Ich habe leider das Interesse nach dem vierten Album „Black Sea“ verloren. Für mich wiederholten sich die Lieder und eigentlich war mit den ersten Platten schon alles gesagt, es konnte nicht besser werden. Ich habe mir erst vor ein paar Jahren einige spätere Platten gekauft, finde aber nicht wirklich Zugang dazu.
Hat “Take Away/The Lure Of Salvage” in der gegenwärtigen Musik Spuren hinterlassen? Warum ist dieses Album immer noch relevant?
Ich bin mir nicht sicher, ob wirklich viele diese platte mitbekommen haben, ich kenne ehrlich gesagt nur eine Person, die dieses Album auch kennt. Natürlich hinterlässt alles irgendwo Spuren, aber mit Sicherheit hat diese platte keine neue Bewegung eingeleitet, darum ging es bei der Platte auch nicht.

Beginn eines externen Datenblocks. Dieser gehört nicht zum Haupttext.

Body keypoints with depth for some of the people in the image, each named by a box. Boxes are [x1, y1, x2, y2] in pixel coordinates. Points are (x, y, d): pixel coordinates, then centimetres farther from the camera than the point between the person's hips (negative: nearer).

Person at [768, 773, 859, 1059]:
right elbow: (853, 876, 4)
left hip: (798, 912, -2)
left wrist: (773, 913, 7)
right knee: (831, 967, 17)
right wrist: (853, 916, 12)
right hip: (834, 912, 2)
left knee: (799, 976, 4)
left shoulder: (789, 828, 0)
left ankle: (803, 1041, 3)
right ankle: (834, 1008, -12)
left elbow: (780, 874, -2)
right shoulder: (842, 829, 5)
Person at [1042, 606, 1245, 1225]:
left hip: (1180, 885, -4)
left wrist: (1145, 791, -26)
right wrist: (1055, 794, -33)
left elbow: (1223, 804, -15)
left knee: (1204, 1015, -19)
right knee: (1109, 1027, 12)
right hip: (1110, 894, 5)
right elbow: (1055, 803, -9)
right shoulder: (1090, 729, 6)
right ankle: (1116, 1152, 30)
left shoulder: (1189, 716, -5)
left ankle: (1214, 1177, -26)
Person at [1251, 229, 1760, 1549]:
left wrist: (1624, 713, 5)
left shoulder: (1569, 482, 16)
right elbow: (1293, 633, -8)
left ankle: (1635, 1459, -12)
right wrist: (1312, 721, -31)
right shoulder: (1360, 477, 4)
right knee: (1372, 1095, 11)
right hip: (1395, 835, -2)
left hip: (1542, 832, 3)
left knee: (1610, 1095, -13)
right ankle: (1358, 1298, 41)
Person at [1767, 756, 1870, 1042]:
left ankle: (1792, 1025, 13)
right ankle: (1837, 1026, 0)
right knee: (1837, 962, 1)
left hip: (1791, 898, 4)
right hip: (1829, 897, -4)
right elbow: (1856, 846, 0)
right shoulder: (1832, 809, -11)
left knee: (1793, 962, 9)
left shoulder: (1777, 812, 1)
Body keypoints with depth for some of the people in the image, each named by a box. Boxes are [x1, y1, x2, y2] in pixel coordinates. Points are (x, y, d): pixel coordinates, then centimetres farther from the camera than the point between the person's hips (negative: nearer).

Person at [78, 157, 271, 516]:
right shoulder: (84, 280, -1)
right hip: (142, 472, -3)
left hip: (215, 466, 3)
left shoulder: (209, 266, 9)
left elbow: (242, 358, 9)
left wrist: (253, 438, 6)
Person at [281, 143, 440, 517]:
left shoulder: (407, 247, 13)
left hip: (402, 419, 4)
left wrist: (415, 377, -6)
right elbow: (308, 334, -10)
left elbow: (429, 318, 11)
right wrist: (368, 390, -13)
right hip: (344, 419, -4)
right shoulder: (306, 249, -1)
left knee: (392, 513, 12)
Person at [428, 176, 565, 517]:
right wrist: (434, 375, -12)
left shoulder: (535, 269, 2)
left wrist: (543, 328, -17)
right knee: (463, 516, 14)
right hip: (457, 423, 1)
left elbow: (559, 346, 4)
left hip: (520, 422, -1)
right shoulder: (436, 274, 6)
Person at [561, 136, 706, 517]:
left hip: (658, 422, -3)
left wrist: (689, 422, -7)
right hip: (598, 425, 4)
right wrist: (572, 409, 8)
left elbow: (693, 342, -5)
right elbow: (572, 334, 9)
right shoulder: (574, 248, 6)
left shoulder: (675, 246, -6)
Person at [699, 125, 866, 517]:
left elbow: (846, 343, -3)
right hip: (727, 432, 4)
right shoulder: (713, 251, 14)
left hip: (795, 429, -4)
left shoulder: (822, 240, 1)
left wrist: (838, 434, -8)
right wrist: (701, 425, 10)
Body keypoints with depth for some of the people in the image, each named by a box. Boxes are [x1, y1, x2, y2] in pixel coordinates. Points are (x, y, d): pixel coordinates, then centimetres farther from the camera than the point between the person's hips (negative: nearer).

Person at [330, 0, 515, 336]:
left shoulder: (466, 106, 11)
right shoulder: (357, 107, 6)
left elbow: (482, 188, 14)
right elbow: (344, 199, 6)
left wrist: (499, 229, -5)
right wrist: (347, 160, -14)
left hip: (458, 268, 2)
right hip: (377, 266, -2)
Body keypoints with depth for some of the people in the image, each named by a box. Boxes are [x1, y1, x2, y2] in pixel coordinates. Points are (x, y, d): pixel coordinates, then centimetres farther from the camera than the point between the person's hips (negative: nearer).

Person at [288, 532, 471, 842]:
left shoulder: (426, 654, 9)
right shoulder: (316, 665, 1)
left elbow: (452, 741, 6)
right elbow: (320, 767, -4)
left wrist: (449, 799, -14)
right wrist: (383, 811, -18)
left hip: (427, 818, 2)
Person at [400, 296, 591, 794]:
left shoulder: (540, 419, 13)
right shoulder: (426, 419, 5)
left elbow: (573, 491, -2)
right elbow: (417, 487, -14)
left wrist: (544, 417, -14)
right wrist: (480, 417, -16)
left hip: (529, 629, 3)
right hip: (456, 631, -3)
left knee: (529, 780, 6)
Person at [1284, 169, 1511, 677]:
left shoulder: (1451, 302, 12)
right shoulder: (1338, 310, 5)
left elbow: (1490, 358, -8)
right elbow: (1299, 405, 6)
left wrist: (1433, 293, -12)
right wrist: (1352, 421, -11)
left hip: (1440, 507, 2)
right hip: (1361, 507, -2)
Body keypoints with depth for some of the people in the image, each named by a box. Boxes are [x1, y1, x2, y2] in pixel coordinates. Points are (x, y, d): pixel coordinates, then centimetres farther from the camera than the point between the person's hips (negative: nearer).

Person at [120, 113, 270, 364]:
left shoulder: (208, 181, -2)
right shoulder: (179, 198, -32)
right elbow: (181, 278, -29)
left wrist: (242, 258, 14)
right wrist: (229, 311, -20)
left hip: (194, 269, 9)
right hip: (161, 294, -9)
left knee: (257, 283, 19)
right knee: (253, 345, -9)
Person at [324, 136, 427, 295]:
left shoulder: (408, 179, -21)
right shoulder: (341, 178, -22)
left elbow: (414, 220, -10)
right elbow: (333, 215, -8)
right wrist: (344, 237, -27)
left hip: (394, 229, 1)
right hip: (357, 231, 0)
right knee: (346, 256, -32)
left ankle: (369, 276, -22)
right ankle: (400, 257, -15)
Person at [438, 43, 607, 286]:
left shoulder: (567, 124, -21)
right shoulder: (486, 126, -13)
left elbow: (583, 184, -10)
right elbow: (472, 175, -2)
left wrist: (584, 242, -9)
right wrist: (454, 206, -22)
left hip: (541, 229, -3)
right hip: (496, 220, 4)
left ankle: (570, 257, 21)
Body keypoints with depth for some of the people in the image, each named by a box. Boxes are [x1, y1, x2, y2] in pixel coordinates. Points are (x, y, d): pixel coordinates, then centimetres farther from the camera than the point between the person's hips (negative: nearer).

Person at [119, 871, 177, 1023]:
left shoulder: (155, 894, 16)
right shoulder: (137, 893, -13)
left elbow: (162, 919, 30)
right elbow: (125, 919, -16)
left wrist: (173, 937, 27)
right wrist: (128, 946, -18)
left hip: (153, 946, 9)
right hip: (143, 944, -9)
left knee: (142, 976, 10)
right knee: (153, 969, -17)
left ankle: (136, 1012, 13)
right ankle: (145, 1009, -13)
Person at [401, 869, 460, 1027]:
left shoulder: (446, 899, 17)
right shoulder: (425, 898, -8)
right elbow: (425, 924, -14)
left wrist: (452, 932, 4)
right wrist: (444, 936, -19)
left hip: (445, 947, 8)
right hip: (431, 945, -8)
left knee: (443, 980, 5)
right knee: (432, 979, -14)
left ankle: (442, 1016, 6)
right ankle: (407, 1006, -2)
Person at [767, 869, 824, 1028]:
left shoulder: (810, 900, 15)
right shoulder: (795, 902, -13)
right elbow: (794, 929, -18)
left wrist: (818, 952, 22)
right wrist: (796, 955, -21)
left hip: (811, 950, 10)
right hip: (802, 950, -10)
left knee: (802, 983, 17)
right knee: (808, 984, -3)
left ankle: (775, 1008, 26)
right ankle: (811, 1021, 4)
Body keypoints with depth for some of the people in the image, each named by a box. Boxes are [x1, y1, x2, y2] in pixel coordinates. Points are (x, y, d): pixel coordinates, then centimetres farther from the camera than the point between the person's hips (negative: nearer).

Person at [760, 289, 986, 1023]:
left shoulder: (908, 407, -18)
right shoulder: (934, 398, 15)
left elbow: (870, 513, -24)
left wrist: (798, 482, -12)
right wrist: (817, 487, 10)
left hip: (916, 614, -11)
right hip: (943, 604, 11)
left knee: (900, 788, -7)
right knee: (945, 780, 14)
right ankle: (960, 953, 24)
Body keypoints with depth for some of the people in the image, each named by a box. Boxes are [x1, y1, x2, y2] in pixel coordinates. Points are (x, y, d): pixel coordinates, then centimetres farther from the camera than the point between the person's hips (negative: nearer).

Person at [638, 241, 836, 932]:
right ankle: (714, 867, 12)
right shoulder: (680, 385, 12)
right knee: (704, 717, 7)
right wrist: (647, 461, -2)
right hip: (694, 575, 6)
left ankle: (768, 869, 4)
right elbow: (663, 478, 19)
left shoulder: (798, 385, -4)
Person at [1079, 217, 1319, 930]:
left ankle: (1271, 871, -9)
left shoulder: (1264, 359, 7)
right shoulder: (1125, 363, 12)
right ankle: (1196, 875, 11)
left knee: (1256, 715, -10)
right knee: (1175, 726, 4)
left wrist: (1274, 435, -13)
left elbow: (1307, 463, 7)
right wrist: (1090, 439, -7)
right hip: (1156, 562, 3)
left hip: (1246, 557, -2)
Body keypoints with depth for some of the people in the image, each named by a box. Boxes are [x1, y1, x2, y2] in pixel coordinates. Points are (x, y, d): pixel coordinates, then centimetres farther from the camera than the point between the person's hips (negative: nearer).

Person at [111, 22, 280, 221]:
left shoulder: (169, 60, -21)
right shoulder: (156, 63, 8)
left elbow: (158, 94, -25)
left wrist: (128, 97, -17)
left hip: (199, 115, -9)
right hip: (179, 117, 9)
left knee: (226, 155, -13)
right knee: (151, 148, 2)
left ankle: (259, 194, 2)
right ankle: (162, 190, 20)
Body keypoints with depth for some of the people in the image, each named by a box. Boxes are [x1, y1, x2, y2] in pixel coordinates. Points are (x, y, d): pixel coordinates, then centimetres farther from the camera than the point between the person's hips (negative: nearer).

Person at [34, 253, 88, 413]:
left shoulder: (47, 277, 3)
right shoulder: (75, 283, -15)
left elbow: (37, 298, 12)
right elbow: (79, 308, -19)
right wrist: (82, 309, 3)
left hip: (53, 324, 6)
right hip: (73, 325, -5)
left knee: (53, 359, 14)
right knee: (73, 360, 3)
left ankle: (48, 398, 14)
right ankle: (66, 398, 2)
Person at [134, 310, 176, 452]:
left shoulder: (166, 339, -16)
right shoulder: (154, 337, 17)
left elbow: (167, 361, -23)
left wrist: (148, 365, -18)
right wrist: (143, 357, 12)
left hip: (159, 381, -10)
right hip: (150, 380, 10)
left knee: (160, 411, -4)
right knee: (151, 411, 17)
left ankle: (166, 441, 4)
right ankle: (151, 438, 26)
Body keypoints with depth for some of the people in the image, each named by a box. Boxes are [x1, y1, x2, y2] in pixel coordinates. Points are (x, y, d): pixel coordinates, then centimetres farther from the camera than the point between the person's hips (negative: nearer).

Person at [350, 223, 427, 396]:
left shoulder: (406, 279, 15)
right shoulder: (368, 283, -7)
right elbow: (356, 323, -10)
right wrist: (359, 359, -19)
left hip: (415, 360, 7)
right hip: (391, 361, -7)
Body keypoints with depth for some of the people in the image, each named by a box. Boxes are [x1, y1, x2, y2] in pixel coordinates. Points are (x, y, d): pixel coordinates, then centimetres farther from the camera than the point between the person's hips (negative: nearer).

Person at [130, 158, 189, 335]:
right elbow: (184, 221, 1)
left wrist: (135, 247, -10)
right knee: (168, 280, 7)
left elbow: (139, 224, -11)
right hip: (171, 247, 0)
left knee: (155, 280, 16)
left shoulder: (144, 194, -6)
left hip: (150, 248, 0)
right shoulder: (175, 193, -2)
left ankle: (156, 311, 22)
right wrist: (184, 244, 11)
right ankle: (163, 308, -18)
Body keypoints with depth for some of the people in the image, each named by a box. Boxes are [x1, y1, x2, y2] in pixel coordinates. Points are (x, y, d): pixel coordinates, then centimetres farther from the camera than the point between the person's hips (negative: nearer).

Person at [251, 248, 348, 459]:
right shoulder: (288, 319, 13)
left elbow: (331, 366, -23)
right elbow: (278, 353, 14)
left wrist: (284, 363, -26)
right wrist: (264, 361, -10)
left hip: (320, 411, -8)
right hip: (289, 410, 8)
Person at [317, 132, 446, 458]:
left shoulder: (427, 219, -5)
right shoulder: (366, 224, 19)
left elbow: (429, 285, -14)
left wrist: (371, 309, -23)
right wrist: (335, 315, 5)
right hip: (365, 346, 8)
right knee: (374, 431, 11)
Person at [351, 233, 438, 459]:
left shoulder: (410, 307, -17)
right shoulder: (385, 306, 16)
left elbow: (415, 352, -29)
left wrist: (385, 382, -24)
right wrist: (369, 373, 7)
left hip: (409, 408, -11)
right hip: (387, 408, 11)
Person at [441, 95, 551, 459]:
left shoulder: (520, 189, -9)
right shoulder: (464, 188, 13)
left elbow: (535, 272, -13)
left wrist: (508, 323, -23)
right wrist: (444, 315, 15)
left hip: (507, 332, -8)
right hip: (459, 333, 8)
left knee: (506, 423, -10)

Für mich ist die Platte insofern relevant, dass sie eine der besten und kreativsten Zeiten widerspiegelt, nie wieder wurde aus so wenigen Mitteln ein so geniales Ergebnis geschaffen. „Take Away/The Lure Of Salvage“ ist für mich der kreative Höhepunkt von Andy Partridge.
Würde es Dich auch reizen, ein bestehendes Album derart zu de- und rekonstruieren?
Ein bestehendes Album von einer interessanten Band zu dekonstruieren wäre ein Traum. Die Produktionen und Mixe, die ich für andere Künstler mache, haben allerdings einen ähnlichen Ansatz. Zum Beispiel bei Ellen Alliens Album “Dust” hat Ellen verschiedene Textfragmente auf einen simplen Beat gesungen, sie hat die Vocals zuhause auf einen portablen Rekorder aufgenommen, ich hab dann die Stimme zerschnitten, die besten Teile verwendet und somit ihre Vocals neu konstruiert und arrangiert. Die Musik wurde erst danach an das neue Arrangement angepasst. Ein Prozess, der einem unheimlich viel Freiheit lässt, viel mehr als wenn der Sänger im Studio steht und man ihm sagen muss, was er wie und wo singen soll. Dabei hört sich das Endergebnis an, als hätte sie auf ein bestehendes Arrangement gesungen, aber genau das Gegenteil war der Fall. Eine solche Herangehensweise reizt mich sehr, da man den Künstler mit etwas völlig Neuem konfrontieren kann, das aber genau so Sinn macht, als wäre der Song in herkömmlicher Weise entstanden.